Many Christians today are unlikely to see such events of secular politics in terms of spiritual failures. Those who are sophisticated enough will hopefully reject such thinking because we think along the lines of St Augustine’s City of God, where he delineates the reality that good things and bad things happen to pagans and Christians alike.
Nevertheless, my thoughts have meandered down that way tonight, provoked by starting into the chapter about Eusebius in Frances M. Young’s From Nicaea to Chalcedon (2nd ed.). As soon as Young hit Eusebius’s own living through the Diocletianic Persecution of 303-313, I recalled his account of the martyrs of Palestine and what he attributed this persecution to.
Eusebius believed that the final, and worst, persecution by the Roman government of the Christians was the result of the Christians becoming prosperous, worldly, soft — so God delivered them up to the Romans. As with so much in Eusebius, this is partly a matter of pointing to his own day, in effect: Just because things are nice with Constantine doesn’t mean we can let our guard down. Remember Diocletian. Do not become worldly or sinful.
What’s interesting is that the causal link between God using the persecution as discipline/punishment/judgement of the Church was that the problems God pinpointed were specifically those of the church.
Whether or not we can follow Eusebius in this is not the point. In my smarter moments, I follow Augustine. But sometimes I wonder. Either way, Eusebius’ focus is different from those Christians today who see God’s judgement upon the world in secular affairs.
These Christians say that COVID-19 or natural disasters or the 2008 recession or anything going wrong is the result of God’s judgement on the West for turning its back on Him, that it is the result of gay marriage or abortion or transgenderism or Hollywood or not supporting Israel or something being done largely by those outside the Church.
Consider a different scenario, instead. Rather than blaming the world out there for its problems, consider the world in the church. Let’s consider the hemorrhaging faith of Canadians.
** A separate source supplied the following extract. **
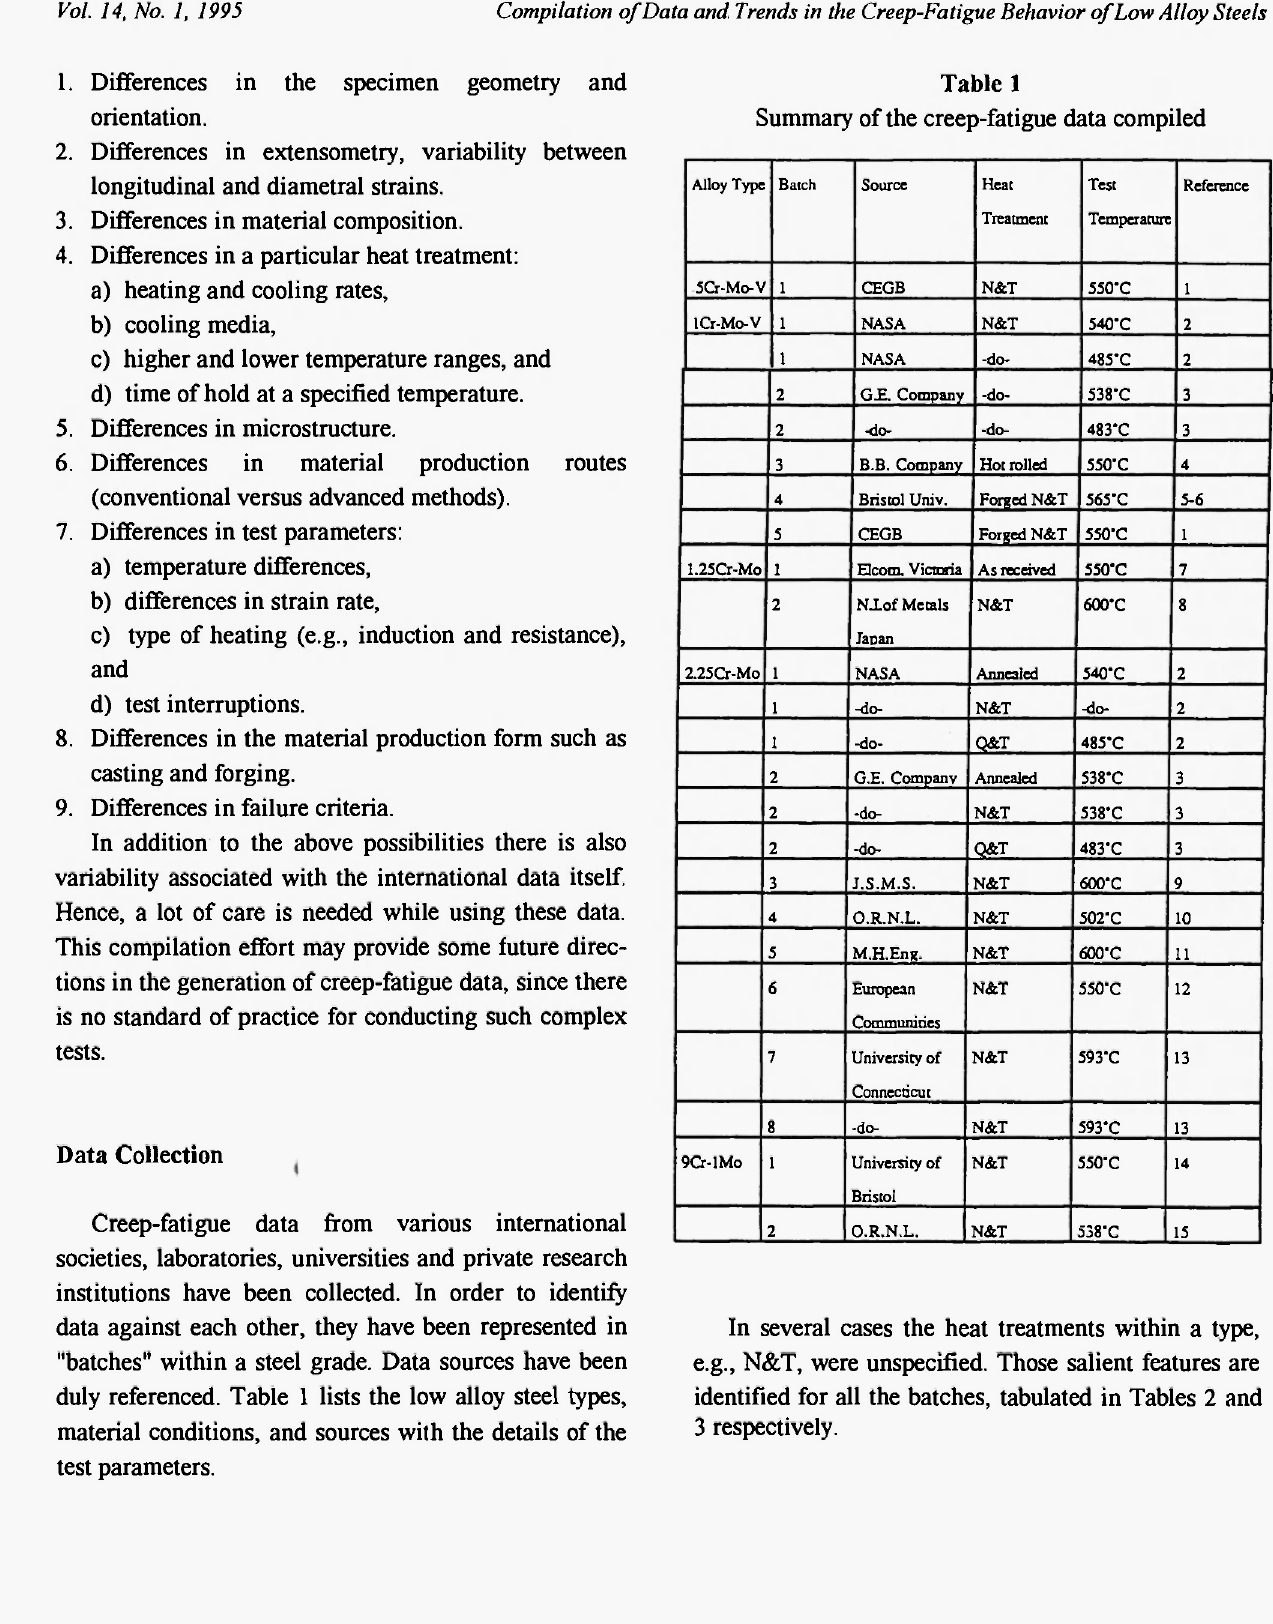
Summary of the creep-fatigue data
Let’s consider the not-completely-unreal possibility of soft totalitarianism. Let’s consider what a friend of mine calls “pseudo-nationalist racist populism.” These things are all sources of danger for people who choose to stand publicly for the historic Christian faith, dangers coming from both the right and the left.
And my thesis is simply this: If they are not the judgement of God on us for our own faithlessness, our own worldliness, our own sin — they are the perfectly natural historical consequence.
It may not be persecution. It may not be guided by providence as discipline.